Background: MLLM-driven web navigation agents suffer from reliability issues, frequently falling into repetitive action loops and struggling with goal-directed planning across multiple steps.

Limitations of Prior Work: ① Binary reward signals (success/failure) are sparse and yield low learning efficiency; ② Using GPT-4o as an evaluator is prohibitively expensive ($14,000 and 40 A100 hours to evaluate 812 queries), making it unsuitable for practical deployment.
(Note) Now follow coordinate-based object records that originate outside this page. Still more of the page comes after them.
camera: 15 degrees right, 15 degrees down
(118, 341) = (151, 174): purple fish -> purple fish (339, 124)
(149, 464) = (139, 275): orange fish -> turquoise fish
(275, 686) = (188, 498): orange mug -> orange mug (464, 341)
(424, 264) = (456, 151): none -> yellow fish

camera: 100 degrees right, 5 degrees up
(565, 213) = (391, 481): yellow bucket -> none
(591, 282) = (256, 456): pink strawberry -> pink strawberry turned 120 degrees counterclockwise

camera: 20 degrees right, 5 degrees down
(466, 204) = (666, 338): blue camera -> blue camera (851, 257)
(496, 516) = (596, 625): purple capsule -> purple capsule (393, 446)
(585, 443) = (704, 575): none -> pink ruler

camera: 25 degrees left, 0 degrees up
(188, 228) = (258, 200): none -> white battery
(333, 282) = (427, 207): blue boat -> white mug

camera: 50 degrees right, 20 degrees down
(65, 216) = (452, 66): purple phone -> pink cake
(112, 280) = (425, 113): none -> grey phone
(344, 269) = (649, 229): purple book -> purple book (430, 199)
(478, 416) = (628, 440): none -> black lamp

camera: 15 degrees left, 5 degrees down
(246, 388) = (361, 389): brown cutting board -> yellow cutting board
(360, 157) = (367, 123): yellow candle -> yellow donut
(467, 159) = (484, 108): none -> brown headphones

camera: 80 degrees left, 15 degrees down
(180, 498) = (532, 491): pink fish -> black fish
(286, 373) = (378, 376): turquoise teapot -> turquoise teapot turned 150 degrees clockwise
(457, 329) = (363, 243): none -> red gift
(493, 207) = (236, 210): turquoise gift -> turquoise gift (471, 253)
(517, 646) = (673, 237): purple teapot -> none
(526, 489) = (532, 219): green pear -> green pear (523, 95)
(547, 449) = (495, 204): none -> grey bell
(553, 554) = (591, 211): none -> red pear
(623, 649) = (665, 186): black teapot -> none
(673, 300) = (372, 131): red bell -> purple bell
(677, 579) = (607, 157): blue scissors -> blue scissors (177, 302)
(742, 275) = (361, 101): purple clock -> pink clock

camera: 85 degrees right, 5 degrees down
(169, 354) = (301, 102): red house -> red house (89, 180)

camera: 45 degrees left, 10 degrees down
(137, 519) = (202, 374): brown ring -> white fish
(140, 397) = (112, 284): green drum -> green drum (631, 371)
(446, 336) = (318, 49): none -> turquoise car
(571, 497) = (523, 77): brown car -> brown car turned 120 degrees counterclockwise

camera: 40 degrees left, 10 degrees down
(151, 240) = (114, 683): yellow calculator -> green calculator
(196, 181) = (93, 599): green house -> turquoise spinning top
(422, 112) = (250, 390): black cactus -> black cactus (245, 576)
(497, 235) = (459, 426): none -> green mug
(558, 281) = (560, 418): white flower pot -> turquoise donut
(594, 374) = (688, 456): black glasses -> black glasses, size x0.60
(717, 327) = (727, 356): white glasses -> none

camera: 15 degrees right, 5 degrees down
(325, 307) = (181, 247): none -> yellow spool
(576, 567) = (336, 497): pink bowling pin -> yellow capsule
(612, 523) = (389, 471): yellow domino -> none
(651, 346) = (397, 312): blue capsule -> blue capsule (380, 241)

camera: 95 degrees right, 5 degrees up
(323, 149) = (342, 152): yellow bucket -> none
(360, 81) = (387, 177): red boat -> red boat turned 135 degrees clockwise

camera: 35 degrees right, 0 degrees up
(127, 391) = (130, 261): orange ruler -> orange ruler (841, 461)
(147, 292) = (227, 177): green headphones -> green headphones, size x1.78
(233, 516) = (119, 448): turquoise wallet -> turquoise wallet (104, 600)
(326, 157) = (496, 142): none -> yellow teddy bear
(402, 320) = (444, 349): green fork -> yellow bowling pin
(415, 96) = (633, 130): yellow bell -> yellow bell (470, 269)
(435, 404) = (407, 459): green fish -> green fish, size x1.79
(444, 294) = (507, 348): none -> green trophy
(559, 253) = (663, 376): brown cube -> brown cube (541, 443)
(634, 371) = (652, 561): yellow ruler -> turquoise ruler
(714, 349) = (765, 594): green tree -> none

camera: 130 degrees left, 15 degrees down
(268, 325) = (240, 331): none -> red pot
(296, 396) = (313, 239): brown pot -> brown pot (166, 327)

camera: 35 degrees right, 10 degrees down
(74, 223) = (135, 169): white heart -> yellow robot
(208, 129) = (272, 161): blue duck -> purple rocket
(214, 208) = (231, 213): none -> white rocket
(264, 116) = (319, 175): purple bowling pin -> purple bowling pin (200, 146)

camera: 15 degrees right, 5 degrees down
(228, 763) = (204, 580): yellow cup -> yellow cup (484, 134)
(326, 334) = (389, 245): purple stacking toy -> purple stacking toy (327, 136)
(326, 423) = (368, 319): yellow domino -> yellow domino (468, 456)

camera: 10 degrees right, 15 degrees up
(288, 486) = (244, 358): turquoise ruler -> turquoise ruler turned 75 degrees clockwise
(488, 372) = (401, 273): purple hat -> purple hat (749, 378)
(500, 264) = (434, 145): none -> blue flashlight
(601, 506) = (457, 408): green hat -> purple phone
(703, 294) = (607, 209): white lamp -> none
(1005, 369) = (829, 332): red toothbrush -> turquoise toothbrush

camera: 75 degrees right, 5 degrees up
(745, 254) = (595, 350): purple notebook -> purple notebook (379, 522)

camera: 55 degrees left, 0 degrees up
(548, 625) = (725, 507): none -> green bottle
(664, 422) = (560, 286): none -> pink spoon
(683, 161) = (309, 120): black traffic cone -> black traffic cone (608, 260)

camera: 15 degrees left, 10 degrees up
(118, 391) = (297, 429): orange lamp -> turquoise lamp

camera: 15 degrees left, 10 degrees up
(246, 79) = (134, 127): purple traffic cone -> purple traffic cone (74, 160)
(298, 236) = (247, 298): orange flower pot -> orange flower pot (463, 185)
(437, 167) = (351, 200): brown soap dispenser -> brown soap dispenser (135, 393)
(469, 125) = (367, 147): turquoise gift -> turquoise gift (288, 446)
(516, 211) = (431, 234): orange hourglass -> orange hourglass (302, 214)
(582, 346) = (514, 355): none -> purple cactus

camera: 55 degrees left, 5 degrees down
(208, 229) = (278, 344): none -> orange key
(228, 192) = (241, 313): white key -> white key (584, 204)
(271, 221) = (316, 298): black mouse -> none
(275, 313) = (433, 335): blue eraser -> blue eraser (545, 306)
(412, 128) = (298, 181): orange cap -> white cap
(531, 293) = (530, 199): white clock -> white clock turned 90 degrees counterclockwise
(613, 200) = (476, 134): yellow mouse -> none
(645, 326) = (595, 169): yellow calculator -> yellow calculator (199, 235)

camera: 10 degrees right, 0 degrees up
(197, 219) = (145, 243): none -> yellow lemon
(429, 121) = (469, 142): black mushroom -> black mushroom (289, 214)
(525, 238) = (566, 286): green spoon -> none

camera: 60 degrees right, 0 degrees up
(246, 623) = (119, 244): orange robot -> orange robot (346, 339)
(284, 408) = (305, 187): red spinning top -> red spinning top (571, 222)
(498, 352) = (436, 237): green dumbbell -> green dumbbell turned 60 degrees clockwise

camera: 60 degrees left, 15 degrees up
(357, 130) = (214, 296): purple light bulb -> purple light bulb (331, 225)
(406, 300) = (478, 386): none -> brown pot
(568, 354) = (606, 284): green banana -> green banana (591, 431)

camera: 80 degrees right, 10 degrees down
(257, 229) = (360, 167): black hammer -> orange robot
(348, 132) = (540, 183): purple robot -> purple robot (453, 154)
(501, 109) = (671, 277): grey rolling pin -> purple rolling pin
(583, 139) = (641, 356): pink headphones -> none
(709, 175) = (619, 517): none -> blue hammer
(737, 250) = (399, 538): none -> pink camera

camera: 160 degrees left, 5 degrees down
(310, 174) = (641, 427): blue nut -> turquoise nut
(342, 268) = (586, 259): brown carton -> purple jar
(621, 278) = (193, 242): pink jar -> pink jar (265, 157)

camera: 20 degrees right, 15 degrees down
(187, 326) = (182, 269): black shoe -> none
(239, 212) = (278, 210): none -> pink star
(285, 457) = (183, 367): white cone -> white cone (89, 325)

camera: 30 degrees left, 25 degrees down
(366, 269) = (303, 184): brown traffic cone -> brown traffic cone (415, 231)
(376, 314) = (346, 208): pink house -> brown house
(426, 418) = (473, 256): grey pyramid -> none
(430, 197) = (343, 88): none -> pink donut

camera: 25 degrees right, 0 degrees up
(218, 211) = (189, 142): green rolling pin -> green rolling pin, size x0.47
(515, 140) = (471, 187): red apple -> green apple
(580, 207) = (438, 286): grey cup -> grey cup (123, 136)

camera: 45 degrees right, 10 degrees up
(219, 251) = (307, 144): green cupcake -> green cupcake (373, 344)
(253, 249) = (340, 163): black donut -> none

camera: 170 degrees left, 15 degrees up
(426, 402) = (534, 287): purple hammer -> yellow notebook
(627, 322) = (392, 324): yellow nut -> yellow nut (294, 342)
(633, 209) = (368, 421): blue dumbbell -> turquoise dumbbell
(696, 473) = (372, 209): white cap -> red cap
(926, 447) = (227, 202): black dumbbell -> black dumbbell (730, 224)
Key Challenge: While process reward models (PRMs) have proven successful in mathematical reasoning, no dedicated PRM exists for web navigation. Outcome reward models (ORMs) are also ill-suited — users cannot be refunded after multiple failed flight bookings.

Goal: ① Construct a web navigation-specific PRM; ② Build training data and an evaluation benchmark; ③ Achieve low-cost, high-accuracy step-level reward evaluation.

Key Insight: High-level user instructions are decomposed into structured sub-goals via checklists, making step-level reward evaluation more reliable and interpretable.

Core Idea: Checklist-based sub-goal decomposition combined with NTP-trained step-level reward modeling yields a low-cost, high-accuracy PRM for web agents.

Method

Overall Architecture

A two-stage architecture: ① Checklist generation — decomposing user instructions into 3–5 sub-goals; ② Checklist-based reward modeling — evaluating the completion degree of each sub-goal at every action step, outputting a continuous reward score and textual feedback.

Key Designs

  1. Checklist Generation:

    • Function: Automatically decomposes high-level user instructions into evaluable intermediate milestones \((g_1, g_2, \cdots, g_k)\)
    • Mechanism: Employs coarse-grained sub-goals (e.g., abstracting "filter A + filter B" as "filtering") to reduce website-specific bias and sensitivity to action ordering
    • Design Motivation: Fine-grained checklist items lead to poor cross-policy generalization; coarse granularity (3–5 items) corresponds to task complexity and accommodates diverse execution paths
  2. Checklist-based Reward Modeling:

    • Function: Trains the model under an NTP objective to jointly generate feedback \(F\) and judgment \(J\)
    • Mechanism: \(r_k(o,a) = \frac{1}{L}\sum_l [P(\text{"Yes"}) + 0.5 \times P(\text{"In Progress"})]\), with final reward \(r(o,a) = \frac{1}{K}\sum_k r_k(o,a)\). Soft probabilities are extracted from logits via a Verbalizer
    • Design Motivation: Continuous rewards provide finer-grained learning signals than binary rewards; generated feedback enhances interpretability
  3. WebPRM Collection Dataset Construction:

    • Function: Constructs a large-scale annotation dataset of 40K step-level preference pairs
    • Mechanism: Professional annotators collect tasks across three difficulty levels (easy ≈5 steps / medium ≈9 steps / hard ≈20 steps); checklists are generated by GPT-4o and verified by humans; rejection actions are sampled from 5 candidate policies
    • Design Motivation: WebRewardBench is simultaneously released as the first meta-evaluation benchmark for web navigation PRMs, accelerating future research

Loss & Training

NTP loss \(\mathcal{L} = -\sum_t \log P_\theta(y_t|y_{<t},C,o,a)\), where \(y=[F;J]\). Base models are Qwen2.5-3B/Qwen3-8B, fine-tuned with LoRA for 3 epochs.

Key Experimental Results

Main Results (WebRewardBench)

Model Mind2Web MRR WebArena Trajectory Acc. Cross-domain Acc.
GPT-4o (text+image+checklist) 62.4 10.0% 6.6%
Qwen-2.5-VL-72B 52.9 0.0% 2.5%
Web-Shepherd (3B) 87.6 60.0% 47.1%
Web-Shepherd (8B) 88.3 85.0% 61.2%

The 8B model achieves 85% trajectory accuracy, vastly outperforming GPT-4o's 10%.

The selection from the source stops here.